Exercise inputs

┄┄┄┄┄┄┄┄┄┄

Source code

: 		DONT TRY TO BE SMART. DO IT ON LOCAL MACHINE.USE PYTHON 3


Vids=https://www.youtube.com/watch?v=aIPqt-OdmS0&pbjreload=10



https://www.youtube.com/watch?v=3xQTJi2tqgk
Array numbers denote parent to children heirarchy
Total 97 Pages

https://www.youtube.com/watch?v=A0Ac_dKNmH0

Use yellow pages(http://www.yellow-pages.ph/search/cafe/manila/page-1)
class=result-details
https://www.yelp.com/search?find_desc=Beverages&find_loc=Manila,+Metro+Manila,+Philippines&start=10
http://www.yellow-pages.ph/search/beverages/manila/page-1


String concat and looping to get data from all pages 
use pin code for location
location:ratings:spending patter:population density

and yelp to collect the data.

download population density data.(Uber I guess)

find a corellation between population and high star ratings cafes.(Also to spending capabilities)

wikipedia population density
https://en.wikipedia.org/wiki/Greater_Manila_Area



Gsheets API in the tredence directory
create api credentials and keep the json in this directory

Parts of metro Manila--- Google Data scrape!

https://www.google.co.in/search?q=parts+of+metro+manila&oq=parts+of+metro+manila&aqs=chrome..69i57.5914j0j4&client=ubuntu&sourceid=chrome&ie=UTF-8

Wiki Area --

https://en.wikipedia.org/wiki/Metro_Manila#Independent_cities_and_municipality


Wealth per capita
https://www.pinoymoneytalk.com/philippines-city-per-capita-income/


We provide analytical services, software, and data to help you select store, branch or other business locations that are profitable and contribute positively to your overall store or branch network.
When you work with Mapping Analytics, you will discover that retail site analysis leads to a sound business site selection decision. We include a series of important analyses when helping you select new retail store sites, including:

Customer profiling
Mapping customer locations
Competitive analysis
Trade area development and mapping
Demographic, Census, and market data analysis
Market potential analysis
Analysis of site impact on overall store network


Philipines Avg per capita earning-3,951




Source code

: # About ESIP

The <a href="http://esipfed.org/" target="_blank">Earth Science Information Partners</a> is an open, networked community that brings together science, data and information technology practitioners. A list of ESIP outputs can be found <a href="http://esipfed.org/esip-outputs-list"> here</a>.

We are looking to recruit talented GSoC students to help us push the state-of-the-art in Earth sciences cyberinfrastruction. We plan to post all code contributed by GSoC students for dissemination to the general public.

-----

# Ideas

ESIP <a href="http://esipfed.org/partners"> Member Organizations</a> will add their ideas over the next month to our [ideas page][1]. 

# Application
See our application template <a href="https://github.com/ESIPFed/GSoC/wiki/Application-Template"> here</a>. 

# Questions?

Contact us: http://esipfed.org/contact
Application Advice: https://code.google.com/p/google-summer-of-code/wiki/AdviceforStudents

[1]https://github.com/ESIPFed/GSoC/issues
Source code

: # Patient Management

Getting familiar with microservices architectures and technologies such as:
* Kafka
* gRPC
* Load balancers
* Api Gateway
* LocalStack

┄┄┄┄┄┄┄┄┄┄

Task objective
Looking at the data above, show all lines where the word "yellow" occurs.

Exercise answer
Use yellow pages(http://www.yellow-pages.ph/search/cafe/manila/page-1)
http://www.yellow-pages.ph/search/beverages/manila/page-1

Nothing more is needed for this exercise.